December 6 was the 98th anniversary of the battle of San Pasqual, Calif., during the Mexican War. In some respects, this engagement was similar to Custer's "last stand," except not on so large a scale. A troop of the First United States Dragoons, commanded by Capt. Benjamin D. Moore and his lieutenant, Thomas C. Hammond, was surprised by the Mexicans d massacred almost to a man. Prior to the Mexican War, Capt. Moore and Lt. Hammond who were stationed with the First Dragoons at Fort Leavenworth, and both of them married daughters of Judge Matthew M. Hughes, of Platte county, Mo. Their bodies were never recovered by their Platte county relatives, but a monument to their memory stands in the Platte City cemetery. A monument also marks Capt. Moore and Lt. Hammond died heroically. Capt. Moore fought a hand-to-hand duel with Gen. Pico, commander of the Mexican troops, but his sword snapped at the hilt, and as he was about to draw his revolver, a near-by Mexican plunged a lance into his heart. The historic Fort Moore, now known as Fort Moore Hill, in Los Angeles was named for him.
The first Missouri river bridge at Leavenworth, was completed December 2, 1871, and in December, 1892, ground was broken for the new steel bridge.
--On Dec. 16, 1870, Simon P. Yocom, early ferry operator at Leavenworth, died.
--In December, 1854, Gen.
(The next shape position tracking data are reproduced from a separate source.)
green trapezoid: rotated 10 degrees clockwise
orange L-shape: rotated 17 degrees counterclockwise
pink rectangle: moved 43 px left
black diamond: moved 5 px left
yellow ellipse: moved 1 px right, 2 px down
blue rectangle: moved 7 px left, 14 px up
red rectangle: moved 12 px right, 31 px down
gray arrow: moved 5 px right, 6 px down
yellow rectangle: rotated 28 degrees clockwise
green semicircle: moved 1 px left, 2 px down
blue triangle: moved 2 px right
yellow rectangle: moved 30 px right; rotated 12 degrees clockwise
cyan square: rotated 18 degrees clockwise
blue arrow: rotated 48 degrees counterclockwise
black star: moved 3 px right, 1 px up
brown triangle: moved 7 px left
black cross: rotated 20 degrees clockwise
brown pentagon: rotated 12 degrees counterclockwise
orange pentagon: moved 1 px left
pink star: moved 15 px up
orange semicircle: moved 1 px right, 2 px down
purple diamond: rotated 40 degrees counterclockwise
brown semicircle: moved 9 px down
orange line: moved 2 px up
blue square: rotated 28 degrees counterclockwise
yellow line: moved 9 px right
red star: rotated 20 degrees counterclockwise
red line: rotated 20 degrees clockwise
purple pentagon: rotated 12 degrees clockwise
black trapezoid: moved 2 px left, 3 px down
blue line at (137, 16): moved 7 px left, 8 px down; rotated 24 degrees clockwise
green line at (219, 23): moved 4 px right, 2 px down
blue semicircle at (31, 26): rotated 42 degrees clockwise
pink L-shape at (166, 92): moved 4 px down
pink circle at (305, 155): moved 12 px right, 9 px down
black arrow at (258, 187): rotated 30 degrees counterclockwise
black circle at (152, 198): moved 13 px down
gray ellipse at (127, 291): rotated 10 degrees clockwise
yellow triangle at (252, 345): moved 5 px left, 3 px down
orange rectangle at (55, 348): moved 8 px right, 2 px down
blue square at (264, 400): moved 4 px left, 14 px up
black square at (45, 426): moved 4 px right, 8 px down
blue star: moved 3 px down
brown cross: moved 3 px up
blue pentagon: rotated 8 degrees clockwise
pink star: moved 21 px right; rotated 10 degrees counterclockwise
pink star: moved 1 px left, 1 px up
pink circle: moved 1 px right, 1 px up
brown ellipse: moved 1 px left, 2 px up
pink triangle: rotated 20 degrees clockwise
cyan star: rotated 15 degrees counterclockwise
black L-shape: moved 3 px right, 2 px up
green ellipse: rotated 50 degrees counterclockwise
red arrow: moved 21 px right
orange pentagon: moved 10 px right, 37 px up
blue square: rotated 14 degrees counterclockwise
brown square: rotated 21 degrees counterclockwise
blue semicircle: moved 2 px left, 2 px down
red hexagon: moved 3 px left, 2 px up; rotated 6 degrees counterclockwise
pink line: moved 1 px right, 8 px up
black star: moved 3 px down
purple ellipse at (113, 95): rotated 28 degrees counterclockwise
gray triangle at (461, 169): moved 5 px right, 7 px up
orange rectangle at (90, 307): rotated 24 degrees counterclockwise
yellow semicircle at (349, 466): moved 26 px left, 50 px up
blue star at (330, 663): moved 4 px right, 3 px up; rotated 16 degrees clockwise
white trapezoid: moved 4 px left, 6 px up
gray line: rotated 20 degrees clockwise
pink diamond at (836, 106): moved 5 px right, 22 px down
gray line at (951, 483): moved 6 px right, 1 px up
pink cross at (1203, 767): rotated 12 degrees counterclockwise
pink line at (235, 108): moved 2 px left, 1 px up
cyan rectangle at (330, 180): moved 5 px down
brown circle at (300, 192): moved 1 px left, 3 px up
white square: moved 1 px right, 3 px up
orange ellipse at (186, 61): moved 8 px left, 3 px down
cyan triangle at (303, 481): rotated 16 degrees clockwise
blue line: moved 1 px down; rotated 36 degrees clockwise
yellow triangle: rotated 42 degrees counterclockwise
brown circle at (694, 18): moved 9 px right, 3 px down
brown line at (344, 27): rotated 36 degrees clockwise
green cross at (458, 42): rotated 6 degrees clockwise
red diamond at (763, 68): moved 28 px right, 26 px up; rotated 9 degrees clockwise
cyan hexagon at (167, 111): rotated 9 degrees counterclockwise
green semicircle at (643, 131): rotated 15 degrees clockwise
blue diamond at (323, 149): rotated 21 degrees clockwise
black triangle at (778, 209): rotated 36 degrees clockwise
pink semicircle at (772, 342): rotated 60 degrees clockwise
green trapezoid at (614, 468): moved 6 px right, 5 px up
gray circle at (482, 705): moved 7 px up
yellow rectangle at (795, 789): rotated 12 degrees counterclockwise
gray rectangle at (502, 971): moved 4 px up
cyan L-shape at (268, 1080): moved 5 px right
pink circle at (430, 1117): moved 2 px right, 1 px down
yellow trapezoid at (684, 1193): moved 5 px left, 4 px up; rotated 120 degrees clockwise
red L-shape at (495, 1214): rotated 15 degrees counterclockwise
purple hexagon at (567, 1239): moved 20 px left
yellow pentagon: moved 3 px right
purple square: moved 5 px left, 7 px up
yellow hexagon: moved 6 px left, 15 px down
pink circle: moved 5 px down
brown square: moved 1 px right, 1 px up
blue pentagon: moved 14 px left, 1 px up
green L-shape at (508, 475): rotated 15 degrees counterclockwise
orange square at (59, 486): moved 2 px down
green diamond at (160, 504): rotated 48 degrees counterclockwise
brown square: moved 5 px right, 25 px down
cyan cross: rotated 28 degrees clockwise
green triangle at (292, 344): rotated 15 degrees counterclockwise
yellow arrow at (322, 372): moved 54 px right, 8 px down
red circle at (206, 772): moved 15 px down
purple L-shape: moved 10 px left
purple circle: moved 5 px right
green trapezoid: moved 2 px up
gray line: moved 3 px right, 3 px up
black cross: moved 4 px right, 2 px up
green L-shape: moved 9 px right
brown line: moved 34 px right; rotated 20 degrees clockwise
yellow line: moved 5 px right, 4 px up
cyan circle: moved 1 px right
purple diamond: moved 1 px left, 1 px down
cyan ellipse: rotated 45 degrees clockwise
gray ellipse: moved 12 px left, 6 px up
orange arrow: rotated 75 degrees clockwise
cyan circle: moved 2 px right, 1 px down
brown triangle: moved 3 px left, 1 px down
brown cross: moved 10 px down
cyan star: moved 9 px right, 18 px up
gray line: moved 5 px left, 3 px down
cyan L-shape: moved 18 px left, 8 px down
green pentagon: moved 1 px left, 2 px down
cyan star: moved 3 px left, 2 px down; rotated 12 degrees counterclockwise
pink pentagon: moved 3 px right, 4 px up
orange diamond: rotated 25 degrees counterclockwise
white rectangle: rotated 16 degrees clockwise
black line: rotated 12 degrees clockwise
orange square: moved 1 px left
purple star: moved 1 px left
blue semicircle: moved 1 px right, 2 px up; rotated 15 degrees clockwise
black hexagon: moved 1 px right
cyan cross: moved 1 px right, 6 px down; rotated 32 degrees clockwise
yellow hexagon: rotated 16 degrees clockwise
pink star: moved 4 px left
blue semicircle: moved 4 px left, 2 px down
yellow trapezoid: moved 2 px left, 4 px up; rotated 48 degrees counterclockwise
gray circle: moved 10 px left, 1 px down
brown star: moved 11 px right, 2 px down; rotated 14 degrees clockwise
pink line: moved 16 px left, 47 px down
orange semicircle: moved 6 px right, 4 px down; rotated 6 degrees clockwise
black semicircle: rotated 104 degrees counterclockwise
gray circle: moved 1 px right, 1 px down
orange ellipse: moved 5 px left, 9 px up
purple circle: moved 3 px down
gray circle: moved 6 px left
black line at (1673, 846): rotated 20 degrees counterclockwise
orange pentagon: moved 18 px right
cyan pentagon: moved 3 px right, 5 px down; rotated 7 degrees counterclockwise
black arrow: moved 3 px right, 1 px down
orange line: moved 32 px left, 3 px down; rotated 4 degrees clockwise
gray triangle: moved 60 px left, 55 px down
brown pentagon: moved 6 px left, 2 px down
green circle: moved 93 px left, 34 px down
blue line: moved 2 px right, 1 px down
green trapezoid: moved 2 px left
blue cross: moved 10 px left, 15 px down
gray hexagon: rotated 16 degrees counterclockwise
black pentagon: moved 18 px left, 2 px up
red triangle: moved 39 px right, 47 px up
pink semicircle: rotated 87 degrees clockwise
Lucien J. Eastin having acquired the Kansas Herald, of Leavenworth, continued to issue it as a Pro-slavery paper. The next spring Judge Mark W. Delahay purchased the equipment and started the Free State Register.
--Dec. 18, 1856, Capt. W. S. Murphy, who with Simeon Scruggs, established the pioneer saw mill in Leavenworth that sawed the lumber from which the town was built, died at Weston.
--In December, 1857, Leavenworth had 4,000 inhabitants. Lots sold at fabulous prices.
--The Planters House was open for business.
--Dec. 1, 1856, the town of Quindaro was founded by Governor Charles Robinson and others.
--In December, 1856, the Missouri river had been frozen for a month and it was extremely cold.
--Dec. 2, 1859, the mercury was 31 degrees below zero.
--William H. Hunt, a former sheriff and collector of Platte county, Mo., moved to Leavenworth, Dec. 1, 1884.
--In December, 1891, a Keeley Institute was established in Leavenworth and many people, some of them prominent, took the "cure."
--Dec. 16, 1861, Platte City was burned by Federal troops.
--In December, 1858, several men, believing that a part of the Fort Leavenworth reserve on the Missouri side of the river was open for settlement, commenced to erect cabins thereon, but the quartermaster at the Post ejected them and confiscated their lumber.
--Dec. 6, 1854, the first birth occurred in Leavenworth, when Cora Leavenworth Kyle, daughter of Mr. and Mrs. A. T. Kyle, and granddaughter of Mr. and Mrs. George Keller, was born at the Leavenworth Hotel. The first death of a resident occurred on the same day, when Stephen T. Noble was drowned in the river.
--Ivanhoe Lodge, No. 14, K of P of Leavenwroth, was instituted Dec. 1, 1873.